(Stored data entries)
◇ ◇ ◇
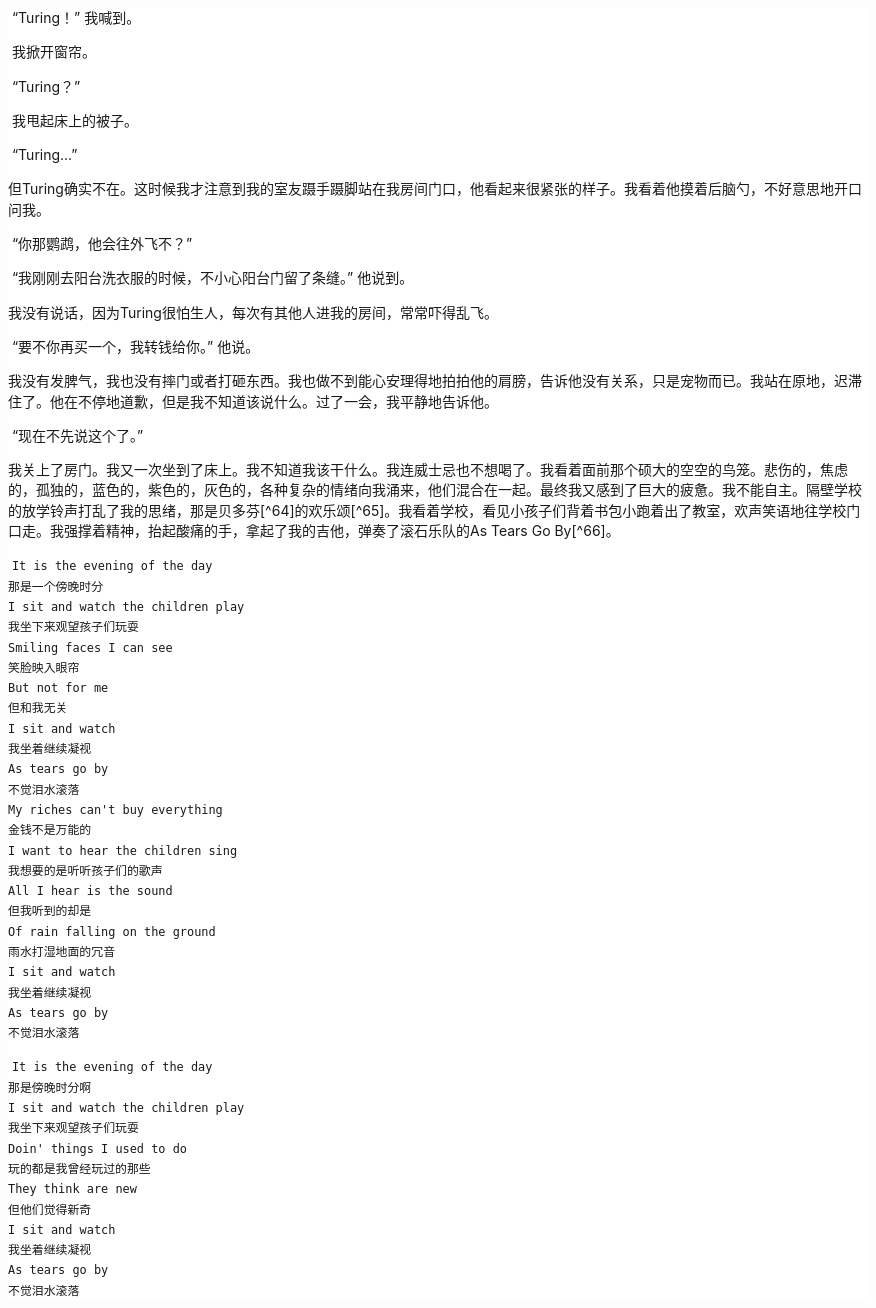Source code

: ​ “Turing！” 我喊到。

​ 我掀开窗帘。

​ “Turing？”

​ 我甩起床上的被子。

​ “Turing...”

​ 但Turing确实不在。这时候我才注意到我的室友蹑手蹑脚站在我房间门口，他看起来很紧张的样子。我看着他摸着后脑勺，不好意思地开口问我。

​ “你那鹦鹉，他会往外飞不？”

​ “我刚刚去阳台洗衣服的时候，不小心阳台门留了条缝。” 他说到。

​ 我没有说话，因为Turing很怕生人，每次有其他人进我的房间，常常吓得乱飞。

​ “要不你再买一个，我转钱给你。” 他说。

​ 我没有发脾气，我也没有摔门或者打砸东西。我也做不到能心安理得地拍拍他的肩膀，告诉他没有关系，只是宠物而已。我站在原地，迟滞住了。他在不停地道歉，但是我不知道该说什么。过了一会，我平静地告诉他。

​ “现在不先说这个了。”

​ 我关上了房门。我又一次坐到了床上。我不知道我该干什么。我连威士忌也不想喝了。我看着面前那个硕大的空空的鸟笼。悲伤的，焦虑的，孤独的，蓝色的，紫色的，灰色的，各种复杂的情绪向我涌来，他们混合在一起。最终我又感到了巨大的疲惫。我不能自主。隔壁学校的放学铃声打乱了我的思绪，那是贝多芬[^64]的欢乐颂[^65]。我看着学校，看见小孩子们背着书包小跑着出了教室，欢声笑语地往学校门口走。我强撑着精神，抬起酸痛的手，拿起了我的吉他，弹奏了滚石乐队的As Tears Go By[^66]。

​ `It is the evening of the day`  
​ `那是一个傍晚时分`  
​ `I sit and watch the children play`  
​ `我坐下来观望孩子们玩耍`  
​ `Smiling faces I can see`  
​ `笑脸映入眼帘`  
​ `But not for me`  
​ `但和我无关`  
​ `I sit and watch`  
​ `我坐着继续凝视`  
​ `As tears go by`  
​ `不觉泪水滚落`  
​ `My riches can't buy everything`  
​ `金钱不是万能的`  
​ `I want to hear the children sing`  
​ `我想要的是听听孩子们的歌声`  
​ `All I hear is the sound`  
​ `但我听到的却是`  
​ `Of rain falling on the ground`  
​ `雨水打湿地面的冗音`  
​ `I sit and watch`  
​ `我坐着继续凝视`  
​ `As tears go by`  
​ `不觉泪水滚落`  

​ `It is the evening of the day`  
​ `那是傍晚时分啊`  
​ `I sit and watch the children play`  
​ `我坐下来观望孩子们玩耍`  
​ `Doin' things I used to do`  
​ `玩的都是我曾经玩过的那些`  
​ `They think are new`  
​ `但他们觉得新奇`  
​ `I sit and watch`  
​ `我坐着继续凝视`  
​ `As tears go by`  
​ `不觉泪水滚落`  
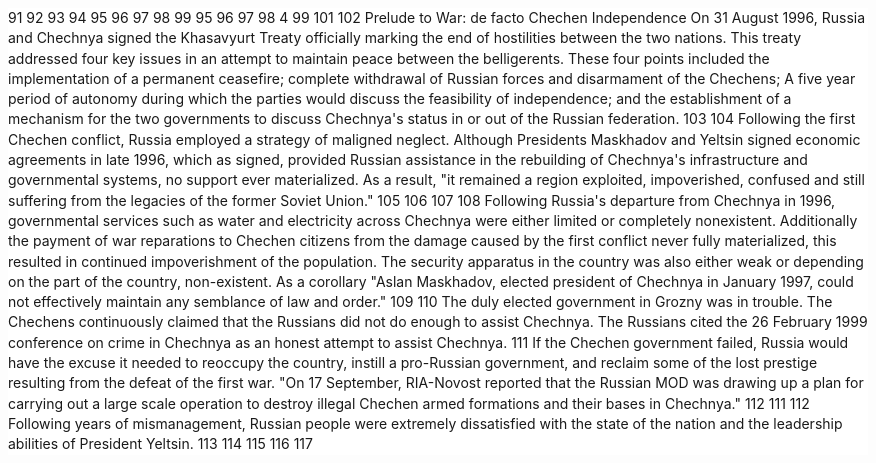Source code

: 91
92
93
94
95
96
97
98
99
95
96
97
98
4
99
101
102
Prelude to War: de facto Chechen Independence On 31 August 1996, Russia and Chechnya signed the Khasavyurt Treaty officially marking the end of hostilities between the two nations. This treaty addressed four key issues in an attempt to maintain peace between the belligerents. These four points included the implementation of a permanent ceasefire; complete withdrawal of Russian forces and disarmament of the Chechens; A five year period of autonomy during which the parties would discuss the feasibility of independence; and the establishment of a mechanism for the two governments to discuss Chechnya's status in or out of the Russian federation. 
103
104
Following the first Chechen conflict, Russia employed a strategy of maligned neglect. Although Presidents Maskhadov and Yeltsin signed economic agreements in late 1996, which as signed, provided Russian assistance in the rebuilding of Chechnya's infrastructure and governmental systems, no support ever materialized. As a result, "it remained a region exploited, impoverished, confused and still suffering from the legacies of the former Soviet Union." 
105
106
107
108
Following Russia's departure from Chechnya in 1996, governmental services such as water and electricity across Chechnya were either limited or completely nonexistent. Additionally the payment of war reparations to Chechen citizens from the damage caused by the first conflict never fully materialized, this resulted in continued impoverishment of the population. The security apparatus in the country was also either weak or depending on the part of the country, non-existent. As a corollary "Aslan Maskhadov, elected president of Chechnya in January 1997, could not effectively maintain any semblance of law and order."
109
110
The duly elected government in Grozny was in trouble. The Chechens continuously claimed that the Russians did not do enough to assist Chechnya. The Russians cited the 26 February 1999 conference on crime in Chechnya as an honest attempt to assist Chechnya. 
111
If the Chechen government failed, Russia would have the excuse it needed to reoccupy the country, instill a pro-Russian government, and reclaim some of the lost prestige resulting from the defeat of the first war. "On 17 September, RIA-Novost reported that the Russian MOD was drawing up a plan for carrying out a large scale operation to destroy illegal Chechen armed formations and their bases in Chechnya." 
112
111
112
Following years of mismanagement, Russian people were extremely dissatisfied with the state of the nation and the leadership abilities of President Yeltsin. 
113
114
115
116
117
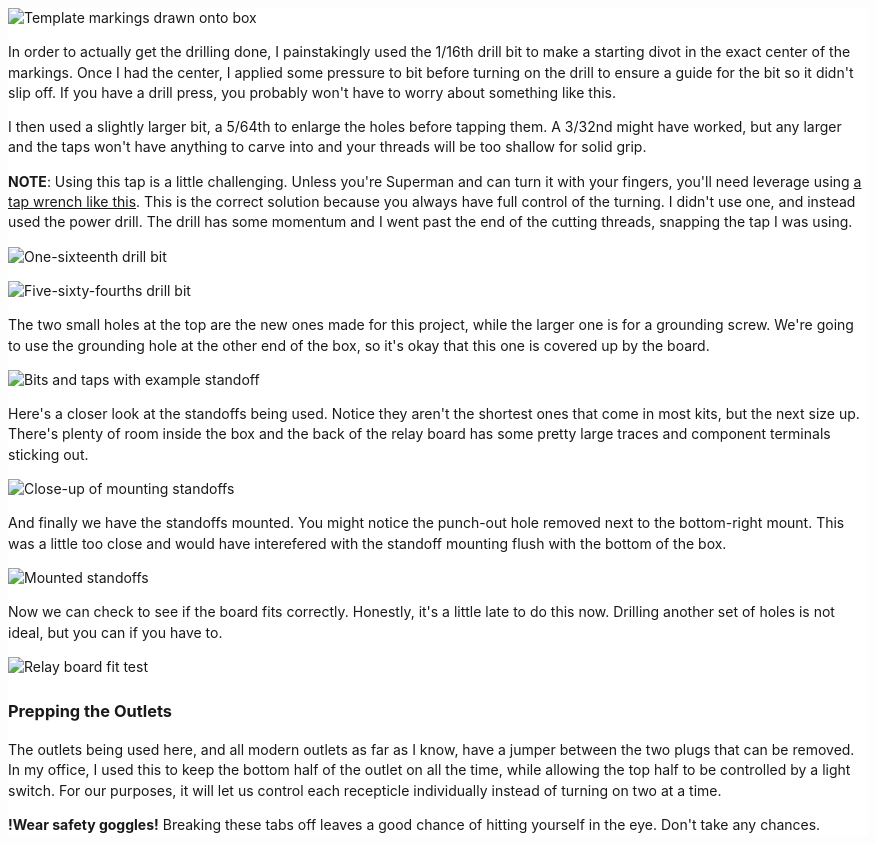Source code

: ![Template markings drawn onto box]({attach}images/rsob_hole_marks.jpg)

In order to actually get the drilling done, I painstakingly used the 1/16th drill bit to make a starting divot in the exact center of the markings. Once I had the center, I applied some pressure to bit before turning on the drill to ensure a guide for the bit so it didn't slip off. If you have a drill press, you probably won't have to worry about something like this.

I then used a slightly larger bit, a 5/64th to enlarge the holes before tapping them. A 3/32nd might have worked, but any larger and the taps won't have anything to carve into and your threads will be too shallow for solid grip.

**NOTE**: Using this tap is a little challenging. Unless you're Superman and can turn it with your fingers, you'll need leverage using [a tap wrench like this](https://www.mcmaster.com/2546A26/). This is the correct solution because you always have full control of the turning. I didn't use one, and instead used the power drill. The drill has some momentum and I went past the end of the cutting threads, snapping the tap I was using. 

![One-sixteenth drill bit]({attach}images/drill_bit_1_16.jpg)

![Five-sixty-fourths drill bit]({attach}images/drill_bit_5_64.jpg)

The two small holes at the top are the new ones made for this project, while the larger one is for a grounding screw. We're going to use the grounding hole at the other end of the box, so it's okay that this one is covered up by the board.

![Bits and taps with example standoff]({attach}images/rsob_box_tap_bits.jpg)

Here's a closer look at the standoffs being used. Notice they aren't the shortest ones that come in most kits, but the next size up. There's plenty of room inside the box and the back of the relay board has some pretty large traces and component terminals sticking out.

![Close-up of mounting standoffs]({attach}images/rsob_standoffs_close.jpg)

And finally we have the standoffs mounted. You might notice the punch-out hole removed next to the bottom-right mount. This was a little too close and would have interefered with the standoff mounting flush with the bottom of the box.

![Mounted standoffs]({attach}images/rsob_box_standoffs.jpg)

Now we can check to see if the board fits correctly. Honestly, it's a little late to do this now. Drilling another set of holes is not ideal, but you can if you have to.

![Relay board fit test]({attach}images/rsob_relay_board_fit_test.jpg)

### Prepping the Outlets

The outlets being used here, and all modern outlets as far as I know, have a jumper between the two plugs that can be removed. In my office, I used this to keep the bottom half of the outlet on all the time, while allowing the top half to be controlled by a light switch. For our purposes, it will let us control each recepticle individually instead of turning on two at a time.

**!Wear safety goggles!** Breaking these tabs off leaves a good chance of hitting yourself in the eye. Don't take any chances.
◇ ◇ ◇
--- TASK DIRECTIONS ---
Write out the data above exactly as it appears, but without any image.

--- RESPONSE ---
Source code

: ​ “Turing！” 我喊到。

​ 我掀开窗帘。

​ “Turing？”

​ 我甩起床上的被子。

​ “Turing...”

​ 但Turing确实不在。这时候我才注意到我的室友蹑手蹑脚站在我房间门口，他看起来很紧张的样子。我看着他摸着后脑勺，不好意思地开口问我。

​ “你那鹦鹉，他会往外飞不？”

​ “我刚刚去阳台洗衣服的时候，不小心阳台门留了条缝。” 他说到。

​ 我没有说话，因为Turing很怕生人，每次有其他人进我的房间，常常吓得乱飞。

​ “要不你再买一个，我转钱给你。” 他说。

​ 我没有发脾气，我也没有摔门或者打砸东西。我也做不到能心安理得地拍拍他的肩膀，告诉他没有关系，只是宠物而已。我站在原地，迟滞住了。他在不停地道歉，但是我不知道该说什么。过了一会，我平静地告诉他。

​ “现在不先说这个了。”

​ 我关上了房门。我又一次坐到了床上。我不知道我该干什么。我连威士忌也不想喝了。我看着面前那个硕大的空空的鸟笼。悲伤的，焦虑的，孤独的，蓝色的，紫色的，灰色的，各种复杂的情绪向我涌来，他们混合在一起。最终我又感到了巨大的疲惫。我不能自主。隔壁学校的放学铃声打乱了我的思绪，那是贝多芬[^64]的欢乐颂[^65]。我看着学校，看见小孩子们背着书包小跑着出了教室，欢声笑语地往学校门口走。我强撑着精神，抬起酸痛的手，拿起了我的吉他，弹奏了滚石乐队的As Tears Go By[^66]。

​ `It is the evening of the day`  
​ `那是一个傍晚时分`  
​ `I sit and watch the children play`  
​ `我坐下来观望孩子们玩耍`  
​ `Smiling faces I can see`  
​ `笑脸映入眼帘`  
​ `But not for me`  
​ `但和我无关`  
​ `I sit and watch`  
​ `我坐着继续凝视`  
​ `As tears go by`  
​ `不觉泪水滚落`  
​ `My riches can't buy everything`  
​ `金钱不是万能的`  
​ `I want to hear the children sing`  
​ `我想要的是听听孩子们的歌声`  
​ `All I hear is the sound`  
​ `但我听到的却是`  
​ `Of rain falling on the ground`  
​ `雨水打湿地面的冗音`  
​ `I sit and watch`  
​ `我坐着继续凝视`  
​ `As tears go by`  
​ `不觉泪水滚落`  

​ `It is the evening of the day`  
​ `那是傍晚时分啊`  
​ `I sit and watch the children play`  
​ `我坐下来观望孩子们玩耍`  
​ `Doin' things I used to do`  
​ `玩的都是我曾经玩过的那些`  
​ `They think are new`  
​ `但他们觉得新奇`  
​ `I sit and watch`  
​ `我坐着继续凝视`  
​ `As tears go by`  
​ `不觉泪水滚落`  
Source code

: 91
92
93
94
95
96
97
98
99
95
96
97
98
4
99
101
102
Prelude to War: de facto Chechen Independence On 31 August 1996, Russia and Chechnya signed the Khasavyurt Treaty officially marking the end of hostilities between the two nations. This treaty addressed four key issues in an attempt to maintain peace between the belligerents. These four points included the implementation of a permanent ceasefire; complete withdrawal of Russian forces and disarmament of the Chechens; A five year period of autonomy during which the parties would discuss the feasibility of independence; and the establishment of a mechanism for the two governments to discuss Chechnya's status in or out of the Russian federation. 
103
104
Following the first Chechen conflict, Russia employed a strategy of maligned neglect. Although Presidents Maskhadov and Yeltsin signed economic agreements in late 1996, which as signed, provided Russian assistance in the rebuilding of Chechnya's infrastructure and governmental systems, no support ever materialized. As a result, "it remained a region exploited, impoverished, confused and still suffering from the legacies of the former Soviet Union." 
105
106
107
108
Following Russia's departure from Chechnya in 1996, governmental services such as water and electricity across Chechnya were either limited or completely nonexistent. Additionally the payment of war reparations to Chechen citizens from the damage caused by the first conflict never fully materialized, this resulted in continued impoverishment of the population. The security apparatus in the country was also either weak or depending on the part of the country, non-existent. As a corollary "Aslan Maskhadov, elected president of Chechnya in January 1997, could not effectively maintain any semblance of law and order."
109
110
The duly elected government in Grozny was in trouble. The Chechens continuously claimed that the Russians did not do enough to assist Chechnya. The Russians cited the 26 February 1999 conference on crime in Chechnya as an honest attempt to assist Chechnya. 
111
If the Chechen government failed, Russia would have the excuse it needed to reoccupy the country, instill a pro-Russian government, and reclaim some of the lost prestige resulting from the defeat of the first war. "On 17 September, RIA-Novost reported that the Russian MOD was drawing up a plan for carrying out a large scale operation to destroy illegal Chechen armed formations and their bases in Chechnya." 
112
111
112
Following years of mismanagement, Russian people were extremely dissatisfied with the state of the nation and the leadership abilities of President Yeltsin. 
113
114
115
116
117
Source code

: ![Template markings drawn onto box]({attach}images/rsob_hole_marks.jpg)

In order to actually get the drilling done, I painstakingly used the 1/16th drill bit to make a starting divot in the exact center of the markings. Once I had the center, I applied some pressure to bit before turning on the drill to ensure a guide for the bit so it didn't slip off. If you have a drill press, you probably won't have to worry about something like this.

I then used a slightly larger bit, a 5/64th to enlarge the holes before tapping them. A 3/32nd might have worked, but any larger and the taps won't have anything to carve into and your threads will be too shallow for solid grip.

**NOTE**: Using this tap is a little challenging. Unless you're Superman and can turn it with your fingers, you'll need leverage using [a tap wrench like this](https://www.mcmaster.com/2546A26/). This is the correct solution because you always have full control of the turning. I didn't use one, and instead used the power drill. The drill has some momentum and I went past the end of the cutting threads, snapping the tap I was using. 

![One-sixteenth drill bit]({attach}images/drill_bit_1_16.jpg)

![Five-sixty-fourths drill bit]({attach}images/drill_bit_5_64.jpg)

The two small holes at the top are the new ones made for this project, while the larger one is for a grounding screw. We're going to use the grounding hole at the other end of the box, so it's okay that this one is covered up by the board.

![Bits and taps with example standoff]({attach}images/rsob_box_tap_bits.jpg)

Here's a closer look at the standoffs being used. Notice they aren't the shortest ones that come in most kits, but the next size up. There's plenty of room inside the box and the back of the relay board has some pretty large traces and component terminals sticking out.

![Close-up of mounting standoffs]({attach}images/rsob_standoffs_close.jpg)

And finally we have the standoffs mounted. You might notice the punch-out hole removed next to the bottom-right mount. This was a little too close and would have interefered with the standoff mounting flush with the bottom of the box.

![Mounted standoffs]({attach}images/rsob_box_standoffs.jpg)

Now we can check to see if the board fits correctly. Honestly, it's a little late to do this now. Drilling another set of holes is not ideal, but you can if you have to.

![Relay board fit test]({attach}images/rsob_relay_board_fit_test.jpg)

### Prepping the Outlets

The outlets being used here, and all modern outlets as far as I know, have a jumper between the two plugs that can be removed. In my office, I used this to keep the bottom half of the outlet on all the time, while allowing the top half to be controlled by a light switch. For our purposes, it will let us control each recepticle individually instead of turning on two at a time.

**!Wear safety goggles!** Breaking these tabs off leaves a good chance of hitting yourself in the eye. Don't take any chances.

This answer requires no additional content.